Standpunt vrouw
De omstandigheden sinds de aanvang van het gezamenlijk gezag zijn zodanig gewijzigd dat de vrouw gerechtigd is om beëindiging van het gezamenlijk gezag te verzoeken. Voorts is de vrouw van mening dat het gezamenlijk gezag dient te worden beëindigd aangezien bij het ontstaan van het gezamenlijk gezag van onjuiste of onvolledige gegevens is uitgegaan. De uitoefening van het gezamenlijk gezag is op dit moment zelfs strijdig met de belangen van de minderjarige kinderen, redenen waarom de vrouw met het eenhoofdig gezag dient te worden belast.

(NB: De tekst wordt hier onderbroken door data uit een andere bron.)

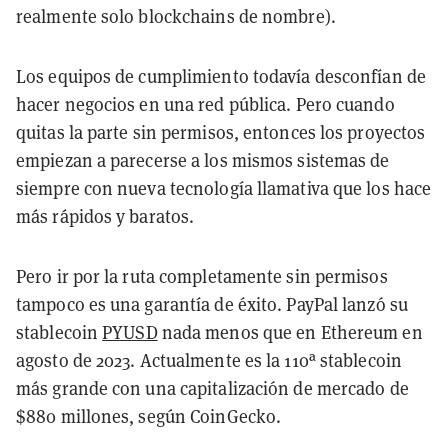
realmente solo blockchains de nombre).
Los equipos de cumplimiento todavía desconfían de
hacer negocios en una red pública. Pero cuando
quitas la parte sin permisos, entonces los proyectos
empiezan a parecerse a los mismos sistemas de
siempre con nueva tecnología llamativa que los hace
más rápidos y baratos.
Pero ir por la ruta completamente sin permisos
tampoco es una garantía de éxito. PayPal lanzó su
stablecoin
PYUSD
nada menos que en Ethereum en
agosto de 2023. Actualmente es la 110ª stablecoin
más grande con una capitalización de mercado de
$880 millones, según CoinGecko.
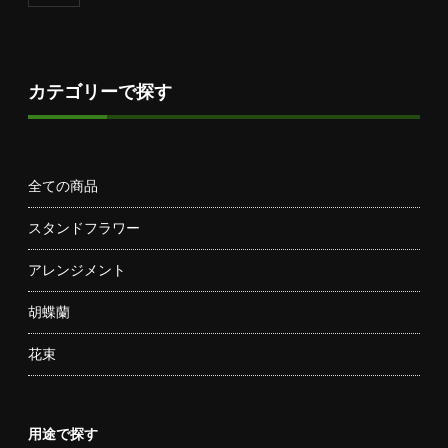
カテゴリーで探す
全ての商品
スタンドフラワー
アレンジメント
胡蝶蘭
花束
用途で探す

De gronden van het verzoekschrift luiden:
- in augustus 2004 heeft de man misbruik gemaakt van zowel zijn gezag als van zijn recht op omgang door [A. en B.] niet meer naar de vrouw terug te brengen op de afgesproken tijd;
- de man heeft de kinderen tegen de uitdrukkelijke wil van de vrouw in meegenomen naar Syrië;
- de man heeft de kinderen in Syrië bij zich gehouden ondanks vele verzoeken van de vrouw hen naar haar in Nederland terug te laten keren;
- de man handelde strafbaar (zie NJ 2005/218) doch ook in alle andere opzichten onrechtmatig jegens de vrouw, nu de man, aldus handelende, misbruik van zijn gezag heeft gemaakt en in strijd heeft gehandeld met de rechterlijke beschikking van 19 april 2000 waarbij de man een beperkt omgangsrecht is toegekend;
- de man is 2,5 jaar lang weigerachtig geweest, ondanks verzoeken van de vrouw maar ook van de kinderen zelf, hen terug te laten gaan naar Nederland;
- uiteindelijk is de situatie zodanig geweest dat [A. en B.] gedurende ongeveer 2,5 jaar in Syrië bij de man hebben verbleven;
- in augustus 2006 zijn [A. en B.] naar de Nederlandse Ambassade in Damascus gevlucht waar zij bijna vijf maanden hebben verbleven, aangezien de man geen toestemming gaf de kinderen naar Nederland te geleiden, ondanks veelvuldige verzoeken daartoe van de vrouw, van de kinderen zelf en van de Nederlandse autoriteiten;
- half december 2006 heeft de man, waarschijnlijk onder grote internationale druk, uiteindelijk toestemming gegeven voor het vertrek van [A. en B.] naar Nederland;
- de man heeft niet alleen onrechtmatig, maar ook ernstig in strijd met de belangen van de kinderen gehandeld;
- bij de beschikking van 19 april 2000 is met betrekking tot het gezag uitgegaan van onjuiste en of onvolledige gegevens, nu uit die beschikking blijkt dat de man ter zitting heeft verklaard dat hij de kinderen niet mee zou nemen naar Syrië, dat hij gedurende 22 jaar een leven in Nederland heeft opgebouwd en geen enkele behoefte heeft om terug te gaan naar Syrië: de man heeft de rechtbank onjuist geïnformeerd;
- de vrouw is van mening dat thans reeds een situatie is ontstaan waarin sprake is van zodanige communicatieproblemen tussen de man en de vrouw dat de kinderen reeds klem of verloren zijn geraakt tussen de ouders; immers de kinderen hebben de laatste vier maanden in Syrië op de ambassade verbleven, een relatief kleine oppervlakte, welke zij niet konden verlaten, hetgeen niet in het belang van de kinderen was;
- een verbetering in de communicatie valt niet binnen afzienbare tijd te verwachten, waardoor het risico dat de kinderen klem of verloren raken blijft bestaan;
- door het meenemen van de kinderen naar Syrië heeft de vrouw geen enkel vertrouwen meer in de man; de vrouw is zelfs bang dat de man opnieuw een poging zal doen de kinderen mee te nemen naar Syrië;
- de man heeft zich zeer grillig en onbetrouwbaar opgesteld en heeft geen contact tussen de kinderen en de vrouw toegestaan in Syrië zonder dat hij daar zelf bij aanwezig was;
- onder de gegeven omstandigheden kan van de vrouw niet worden gevergd dat zij contacten in het kader van de gezagsuitoefening met de man onderhoudt;
- de vrouw is feitelijk ook niet in staat contact met de man te onderhouden aangaande de gezagsuitoefening, nu de man in Syrië verblijft en vandaar uit niet in staat moet worden geacht een normale gezagsuitoefening te kunnen uitvoeren.